As Jo-Ann G. Ordoyne takes the roll in her 11th grade American history class, about half the names she calls out are greeted with silence.
“Fernando?” says Ordoyne, a teacher here at Bonnabel High School for 33 years. “Anybody hear from Fernando?”
No one answers.
“Megan?” she calls out a few minutes later.
“I heard that she’s not coming back,” one student replies.
It is Monday morning, Oct. 3, the first day back for public schools in Jefferson Parish—just outside New Orleans—since Hurricane Katrina struck southeastern Louisiana on Aug. 29. Since that day, Ordoyne’s students have been scattered far and wide: Atlanta, Dallas, Houston, Panama City, Fla., Shreveport, La., and St. Louis.
Now 15 of them are reunited, but things are definitely not the same. They’ve all been through a lot, and so has their school.
First, there was the storm. Roofing was ripped off some of the beige, block-like buildings that make up Bonnabel High’s nondescript campus nestled in a suburban neighborhood near the New Orleans airport. Heavy rains flooded halls and classrooms. Powerful winds leveled trees. Parts of the campus were under more than a foot of water.
And then there was the mess left after the school was pressed into service as an evacuation center. Filthy clothes, rotting food, urine, and feces had soiled hallways and classrooms.
Still, five weeks after Katrina landed in Louisiana, Bonnabel and 78 other Jefferson Parish schools were welcoming students back—and far sooner than many had expected.
“It was an incredible effort by a whole lot of people,” says Diane Roussel, the superintendent of the district, which enrolled 49,000 students before the hurricane forced mass evacuations in the New Orleans area.
As school resumes, Ordoyne’s regular classroom is still off limits, with cleanup contractors removing ceiling tiles, flooring, and plasterboard. The teacher is in temporary quarters that are not nearly as fancy as her old space, dubbed the “Fourth of July” room by cleanup contractors because of its elaborate red, white, and blue decorations.
Still, the 55-year-old educator has festooned the room with eye-catching extras: stuffed bears in honor of the school mascot, a big poster from the movie “Meet Joe Black,” and placards with slogans like “You never, never, ever give up!”
On the front chalkboard, she has written: “Welcome back, Bruins!”
In her makeshift surroundings this first morning back, Ms. O., as Ordoyne’s students call her, shares some of her own experiences and invites the students to speak up, too.
“We have all lost something,” she tells the class. “But in spite of all our personal misery, we are here, and we know the value of education.
“The future that you envision for yourself,” she adds, “begins again today.”
The ‘C’ List
The worst damage in Louisiana from Hurricane Katrina didn’t come to Jefferson Parish. That distinction was reserved for portions of New Orleans, as well as St. Bernard Parish, where large areas were deep under water. Public schools still are closed in those areas.
Even so, Jefferson Parish didn’t get off easy. The district headquarters remains unusable. Five of the system’s 84 public schools were damaged so badly that they still have not opened, and may well be written off altogether. Many local businesses remained closed the first week of October, including two major shopping malls.
Days after the storm hit, district leaders began the task of getting the school system open again. At an early-September school board meeting—held in Baton Rouge, the state capital—district officials estimated that about half the schools would be ready for the target reopening date of Oct. 3.
Schools were divided into three categories—A, B, and C—based on the extent of damage. C schools had the most severe damage, and were not expected to reopen on the target date, if ever.

__GOAL__
Transcribe the stretch of the article on Bonnabel High School's reopening from "On the front" through "value of education.". The records have no connection to the article on Bonnabel High School.

__DATASET EXTRACT__
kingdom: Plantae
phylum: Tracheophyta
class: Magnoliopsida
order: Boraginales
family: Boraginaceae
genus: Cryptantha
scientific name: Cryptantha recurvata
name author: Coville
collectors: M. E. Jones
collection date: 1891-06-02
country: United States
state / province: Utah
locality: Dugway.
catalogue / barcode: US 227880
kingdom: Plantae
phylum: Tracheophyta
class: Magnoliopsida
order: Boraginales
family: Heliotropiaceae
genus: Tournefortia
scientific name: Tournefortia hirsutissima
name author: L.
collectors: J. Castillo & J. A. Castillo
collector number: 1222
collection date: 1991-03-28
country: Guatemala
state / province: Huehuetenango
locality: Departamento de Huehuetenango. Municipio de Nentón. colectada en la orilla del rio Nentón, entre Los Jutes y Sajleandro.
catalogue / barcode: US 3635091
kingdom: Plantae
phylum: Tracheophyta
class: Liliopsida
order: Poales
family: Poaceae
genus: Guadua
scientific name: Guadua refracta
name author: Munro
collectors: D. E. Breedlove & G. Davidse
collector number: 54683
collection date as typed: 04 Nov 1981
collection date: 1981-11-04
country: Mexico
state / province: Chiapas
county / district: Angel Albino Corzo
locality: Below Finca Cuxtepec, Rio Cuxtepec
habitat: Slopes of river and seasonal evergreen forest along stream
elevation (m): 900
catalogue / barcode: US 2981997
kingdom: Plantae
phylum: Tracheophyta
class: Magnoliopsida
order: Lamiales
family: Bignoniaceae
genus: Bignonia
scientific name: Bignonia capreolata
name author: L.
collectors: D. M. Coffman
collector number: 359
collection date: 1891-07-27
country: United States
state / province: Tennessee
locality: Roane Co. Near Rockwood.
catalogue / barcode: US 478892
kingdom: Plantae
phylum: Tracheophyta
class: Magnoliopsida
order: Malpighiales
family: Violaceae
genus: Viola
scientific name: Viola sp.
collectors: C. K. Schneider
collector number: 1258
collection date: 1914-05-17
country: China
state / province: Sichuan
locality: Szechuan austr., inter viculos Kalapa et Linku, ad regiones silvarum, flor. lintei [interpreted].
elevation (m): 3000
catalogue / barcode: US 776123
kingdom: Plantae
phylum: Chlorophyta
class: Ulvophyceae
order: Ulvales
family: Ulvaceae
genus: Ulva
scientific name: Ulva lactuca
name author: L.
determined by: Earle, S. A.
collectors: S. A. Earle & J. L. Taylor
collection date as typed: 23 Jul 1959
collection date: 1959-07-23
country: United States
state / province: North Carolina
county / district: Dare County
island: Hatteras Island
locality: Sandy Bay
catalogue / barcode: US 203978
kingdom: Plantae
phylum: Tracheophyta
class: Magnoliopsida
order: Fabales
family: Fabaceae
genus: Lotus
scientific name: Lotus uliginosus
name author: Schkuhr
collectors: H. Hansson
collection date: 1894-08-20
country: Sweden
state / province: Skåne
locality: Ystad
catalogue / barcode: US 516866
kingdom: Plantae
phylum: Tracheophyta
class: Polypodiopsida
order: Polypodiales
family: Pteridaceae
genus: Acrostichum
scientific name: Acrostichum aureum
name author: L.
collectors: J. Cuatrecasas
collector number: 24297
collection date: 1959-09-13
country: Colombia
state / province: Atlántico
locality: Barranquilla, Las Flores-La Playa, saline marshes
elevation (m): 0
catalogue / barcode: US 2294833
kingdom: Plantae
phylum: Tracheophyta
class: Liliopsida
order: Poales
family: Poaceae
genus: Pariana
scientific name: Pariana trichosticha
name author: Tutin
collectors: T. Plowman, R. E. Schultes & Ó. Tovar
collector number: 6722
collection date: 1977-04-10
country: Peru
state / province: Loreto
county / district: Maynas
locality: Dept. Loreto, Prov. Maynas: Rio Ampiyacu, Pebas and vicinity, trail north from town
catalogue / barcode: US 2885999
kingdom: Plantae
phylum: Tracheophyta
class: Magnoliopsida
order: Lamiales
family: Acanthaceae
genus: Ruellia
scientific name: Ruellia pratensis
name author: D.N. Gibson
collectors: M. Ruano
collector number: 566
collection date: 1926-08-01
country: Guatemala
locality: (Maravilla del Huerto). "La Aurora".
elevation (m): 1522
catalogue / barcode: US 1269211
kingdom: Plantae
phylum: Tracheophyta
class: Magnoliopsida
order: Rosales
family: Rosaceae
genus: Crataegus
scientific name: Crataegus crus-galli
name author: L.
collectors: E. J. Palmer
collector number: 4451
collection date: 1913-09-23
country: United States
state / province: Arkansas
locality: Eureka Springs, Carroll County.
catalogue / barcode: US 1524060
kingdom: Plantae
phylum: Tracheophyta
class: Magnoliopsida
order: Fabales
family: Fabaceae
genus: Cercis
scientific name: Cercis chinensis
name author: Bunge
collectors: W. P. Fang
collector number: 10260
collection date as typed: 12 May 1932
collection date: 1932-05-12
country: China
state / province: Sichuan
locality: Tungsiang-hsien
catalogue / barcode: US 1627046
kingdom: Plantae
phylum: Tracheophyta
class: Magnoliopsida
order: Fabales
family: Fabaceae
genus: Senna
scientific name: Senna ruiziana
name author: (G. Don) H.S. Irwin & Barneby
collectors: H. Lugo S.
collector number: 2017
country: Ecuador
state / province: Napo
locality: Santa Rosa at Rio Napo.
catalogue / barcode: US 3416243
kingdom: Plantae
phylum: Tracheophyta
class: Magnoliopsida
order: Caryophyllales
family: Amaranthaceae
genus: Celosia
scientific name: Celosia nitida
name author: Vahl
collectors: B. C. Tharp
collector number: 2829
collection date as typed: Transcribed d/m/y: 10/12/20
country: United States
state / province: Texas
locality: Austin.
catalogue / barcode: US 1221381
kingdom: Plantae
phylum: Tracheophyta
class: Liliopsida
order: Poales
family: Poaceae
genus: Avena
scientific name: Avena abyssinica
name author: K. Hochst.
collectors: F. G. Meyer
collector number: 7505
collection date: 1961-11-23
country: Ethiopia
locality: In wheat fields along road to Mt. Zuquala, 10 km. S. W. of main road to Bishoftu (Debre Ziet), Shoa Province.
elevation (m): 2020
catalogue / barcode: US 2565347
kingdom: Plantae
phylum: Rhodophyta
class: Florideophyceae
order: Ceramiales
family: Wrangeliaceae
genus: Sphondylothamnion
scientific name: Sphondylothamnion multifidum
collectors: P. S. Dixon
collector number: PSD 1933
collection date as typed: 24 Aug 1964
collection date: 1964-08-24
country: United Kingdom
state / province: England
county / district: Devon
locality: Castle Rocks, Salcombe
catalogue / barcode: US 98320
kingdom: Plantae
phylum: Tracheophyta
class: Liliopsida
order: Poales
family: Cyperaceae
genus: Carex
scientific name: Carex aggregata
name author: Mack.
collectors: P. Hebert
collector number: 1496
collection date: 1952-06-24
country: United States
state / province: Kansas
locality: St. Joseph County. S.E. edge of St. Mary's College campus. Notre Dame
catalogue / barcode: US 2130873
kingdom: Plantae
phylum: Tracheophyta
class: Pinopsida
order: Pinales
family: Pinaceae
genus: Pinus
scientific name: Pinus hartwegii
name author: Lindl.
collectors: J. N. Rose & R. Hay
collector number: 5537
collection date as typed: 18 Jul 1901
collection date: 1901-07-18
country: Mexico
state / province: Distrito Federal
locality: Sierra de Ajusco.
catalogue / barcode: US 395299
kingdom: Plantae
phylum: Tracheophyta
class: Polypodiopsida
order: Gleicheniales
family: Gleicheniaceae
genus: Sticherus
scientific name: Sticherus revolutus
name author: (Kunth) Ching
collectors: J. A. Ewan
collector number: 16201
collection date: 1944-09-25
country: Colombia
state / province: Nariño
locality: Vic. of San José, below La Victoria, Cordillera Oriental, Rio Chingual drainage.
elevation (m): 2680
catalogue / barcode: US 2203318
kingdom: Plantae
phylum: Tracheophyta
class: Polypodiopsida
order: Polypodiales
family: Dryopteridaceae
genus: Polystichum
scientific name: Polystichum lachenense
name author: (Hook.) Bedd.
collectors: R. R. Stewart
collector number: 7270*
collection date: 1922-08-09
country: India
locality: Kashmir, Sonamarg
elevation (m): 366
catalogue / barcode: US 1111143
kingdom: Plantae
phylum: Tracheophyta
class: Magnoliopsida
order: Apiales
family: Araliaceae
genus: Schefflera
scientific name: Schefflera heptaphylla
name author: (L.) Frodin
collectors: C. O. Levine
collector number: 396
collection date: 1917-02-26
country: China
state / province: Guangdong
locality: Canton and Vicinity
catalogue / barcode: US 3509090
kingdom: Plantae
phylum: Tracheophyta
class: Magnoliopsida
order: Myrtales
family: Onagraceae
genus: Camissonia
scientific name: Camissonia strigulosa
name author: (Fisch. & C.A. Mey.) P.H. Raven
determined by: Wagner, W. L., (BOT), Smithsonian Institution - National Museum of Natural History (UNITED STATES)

__FINISHED TASK__
On the front chalkboard, she has written: “Welcome back, Bruins!”
In her makeshift surroundings this first morning back, Ms. O., as Ordoyne’s students call her, shares some of her own experiences and invites the students to speak up, too.
“We have all lost something,” she tells the class. “But in spite of all our personal misery, we are here, and we know the value of education.